The fantasy-driven "Hands On You" and the yearning "Wild Love" celebrate passion, pleasure and living with wild abandon.

Read More: Country Music Needs That New Pistol Annies Record, and Here's Why

"I love how women have been reacting and telling me, like 'Oh my gosh, I love 'Hands on You' and 'I love 'Wild Love.'' I had a lady that worked at the airport chase me down and say 'I've been listening to your song non-stop.' I think because we do a lot of stuff it's hard for us to acknowledge that sexy feeling. And music can be so good at resurrecting feelings," Monroe says.

 

The album's final moments examine life as a person born to sing — and create — with "Keys to the Kingdom," co-written by Monroe and singer-songwriter Waylon Payne.

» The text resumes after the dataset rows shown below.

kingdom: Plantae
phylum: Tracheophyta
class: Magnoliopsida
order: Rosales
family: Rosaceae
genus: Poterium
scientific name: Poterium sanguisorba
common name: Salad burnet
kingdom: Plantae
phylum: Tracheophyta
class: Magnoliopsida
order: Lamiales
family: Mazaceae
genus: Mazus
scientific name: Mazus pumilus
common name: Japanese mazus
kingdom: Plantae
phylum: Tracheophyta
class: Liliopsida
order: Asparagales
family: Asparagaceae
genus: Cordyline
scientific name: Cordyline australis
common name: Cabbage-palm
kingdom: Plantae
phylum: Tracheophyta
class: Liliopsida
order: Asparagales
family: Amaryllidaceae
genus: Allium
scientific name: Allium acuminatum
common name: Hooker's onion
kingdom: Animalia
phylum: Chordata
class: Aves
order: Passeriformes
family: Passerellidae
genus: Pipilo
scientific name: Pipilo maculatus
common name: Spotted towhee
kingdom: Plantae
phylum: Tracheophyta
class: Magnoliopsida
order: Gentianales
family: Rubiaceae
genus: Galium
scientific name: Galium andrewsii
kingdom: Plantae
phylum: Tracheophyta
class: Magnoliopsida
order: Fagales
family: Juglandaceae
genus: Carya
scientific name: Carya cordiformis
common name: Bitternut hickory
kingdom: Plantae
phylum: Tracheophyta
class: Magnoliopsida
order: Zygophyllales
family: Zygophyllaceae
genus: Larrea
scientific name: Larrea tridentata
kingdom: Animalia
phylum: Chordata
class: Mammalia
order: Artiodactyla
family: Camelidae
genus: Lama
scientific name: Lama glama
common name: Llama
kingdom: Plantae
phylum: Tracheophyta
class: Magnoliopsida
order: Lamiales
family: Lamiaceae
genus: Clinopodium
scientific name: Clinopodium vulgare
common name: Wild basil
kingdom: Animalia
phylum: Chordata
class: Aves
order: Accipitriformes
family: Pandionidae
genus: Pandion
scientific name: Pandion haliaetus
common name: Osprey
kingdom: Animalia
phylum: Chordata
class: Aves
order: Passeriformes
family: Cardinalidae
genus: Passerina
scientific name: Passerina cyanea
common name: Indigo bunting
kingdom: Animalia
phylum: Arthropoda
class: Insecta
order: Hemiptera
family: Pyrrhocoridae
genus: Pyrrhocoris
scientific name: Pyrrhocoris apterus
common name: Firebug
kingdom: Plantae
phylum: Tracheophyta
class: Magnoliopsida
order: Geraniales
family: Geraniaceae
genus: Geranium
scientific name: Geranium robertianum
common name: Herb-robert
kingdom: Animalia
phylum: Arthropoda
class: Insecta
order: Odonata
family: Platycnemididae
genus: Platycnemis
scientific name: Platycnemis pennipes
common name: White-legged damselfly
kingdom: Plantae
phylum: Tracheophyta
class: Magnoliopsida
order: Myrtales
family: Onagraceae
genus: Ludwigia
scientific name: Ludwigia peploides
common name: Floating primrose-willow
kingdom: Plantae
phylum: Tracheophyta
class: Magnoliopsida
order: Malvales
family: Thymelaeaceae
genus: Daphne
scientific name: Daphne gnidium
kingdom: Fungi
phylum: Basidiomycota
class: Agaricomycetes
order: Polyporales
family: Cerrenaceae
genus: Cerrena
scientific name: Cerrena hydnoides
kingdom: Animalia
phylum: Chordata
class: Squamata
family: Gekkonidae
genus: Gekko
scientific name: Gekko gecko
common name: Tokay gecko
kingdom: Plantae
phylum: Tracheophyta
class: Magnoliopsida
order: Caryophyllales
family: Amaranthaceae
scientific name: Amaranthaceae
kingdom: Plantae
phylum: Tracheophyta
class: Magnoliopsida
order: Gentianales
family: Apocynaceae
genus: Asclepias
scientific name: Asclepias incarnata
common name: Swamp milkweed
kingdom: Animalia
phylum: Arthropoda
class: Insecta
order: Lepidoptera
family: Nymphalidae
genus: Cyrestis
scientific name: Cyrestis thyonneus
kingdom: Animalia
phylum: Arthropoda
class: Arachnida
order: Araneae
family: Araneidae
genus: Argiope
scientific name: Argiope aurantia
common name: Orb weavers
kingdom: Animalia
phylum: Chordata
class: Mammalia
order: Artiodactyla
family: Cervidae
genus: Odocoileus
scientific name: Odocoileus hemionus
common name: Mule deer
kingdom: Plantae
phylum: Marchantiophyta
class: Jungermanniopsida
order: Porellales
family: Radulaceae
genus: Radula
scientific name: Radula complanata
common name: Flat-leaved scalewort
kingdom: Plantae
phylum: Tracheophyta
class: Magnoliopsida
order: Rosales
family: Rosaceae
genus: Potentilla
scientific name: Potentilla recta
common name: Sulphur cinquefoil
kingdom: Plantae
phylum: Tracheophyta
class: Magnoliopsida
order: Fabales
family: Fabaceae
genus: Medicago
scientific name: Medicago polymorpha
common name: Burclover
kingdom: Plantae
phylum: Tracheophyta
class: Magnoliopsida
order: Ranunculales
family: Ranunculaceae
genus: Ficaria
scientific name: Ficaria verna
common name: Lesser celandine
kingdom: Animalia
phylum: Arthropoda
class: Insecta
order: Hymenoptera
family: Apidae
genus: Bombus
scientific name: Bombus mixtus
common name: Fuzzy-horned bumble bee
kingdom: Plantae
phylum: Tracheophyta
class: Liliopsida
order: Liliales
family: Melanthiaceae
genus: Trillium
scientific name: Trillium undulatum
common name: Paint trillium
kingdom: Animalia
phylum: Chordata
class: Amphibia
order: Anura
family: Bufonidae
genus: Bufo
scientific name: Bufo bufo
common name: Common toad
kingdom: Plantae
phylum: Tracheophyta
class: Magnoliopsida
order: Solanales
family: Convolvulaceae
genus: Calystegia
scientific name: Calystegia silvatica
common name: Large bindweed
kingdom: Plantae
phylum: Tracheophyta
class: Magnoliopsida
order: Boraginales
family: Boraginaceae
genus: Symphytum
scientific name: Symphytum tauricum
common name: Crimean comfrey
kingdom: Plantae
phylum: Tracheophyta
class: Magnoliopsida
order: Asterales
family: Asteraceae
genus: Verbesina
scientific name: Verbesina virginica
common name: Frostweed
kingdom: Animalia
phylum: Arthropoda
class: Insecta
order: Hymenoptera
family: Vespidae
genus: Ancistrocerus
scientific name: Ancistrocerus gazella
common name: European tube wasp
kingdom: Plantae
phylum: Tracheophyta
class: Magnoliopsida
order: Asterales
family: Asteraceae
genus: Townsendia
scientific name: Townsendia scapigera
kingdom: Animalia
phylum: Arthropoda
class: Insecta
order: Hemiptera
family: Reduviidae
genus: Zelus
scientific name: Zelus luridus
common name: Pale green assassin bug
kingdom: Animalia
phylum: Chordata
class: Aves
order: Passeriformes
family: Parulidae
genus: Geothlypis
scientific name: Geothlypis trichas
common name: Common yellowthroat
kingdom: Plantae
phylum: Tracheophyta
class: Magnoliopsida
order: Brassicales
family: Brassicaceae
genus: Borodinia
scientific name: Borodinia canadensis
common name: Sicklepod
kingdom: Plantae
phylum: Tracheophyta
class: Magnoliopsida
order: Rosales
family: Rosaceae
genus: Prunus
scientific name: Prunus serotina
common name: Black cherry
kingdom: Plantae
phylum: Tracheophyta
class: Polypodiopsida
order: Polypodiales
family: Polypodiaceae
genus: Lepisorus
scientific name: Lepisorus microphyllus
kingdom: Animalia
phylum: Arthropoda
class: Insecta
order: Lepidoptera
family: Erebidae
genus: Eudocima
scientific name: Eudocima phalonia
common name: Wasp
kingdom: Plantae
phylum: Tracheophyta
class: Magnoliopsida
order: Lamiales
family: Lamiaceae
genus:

I was handed keys to the kingdom," Monroe sings. "I was given a haunted guitar and it made me sing every song it every wrote and then some."

The singer says Sparrow represents a new beginning for her, something that's reflected throughout the record.

"On this one I really felt quite a leap into myself, a new chapter and a new chapter feeling — being pregnant and a new studio," Monroe said. "I think this record lined up with that perfectly."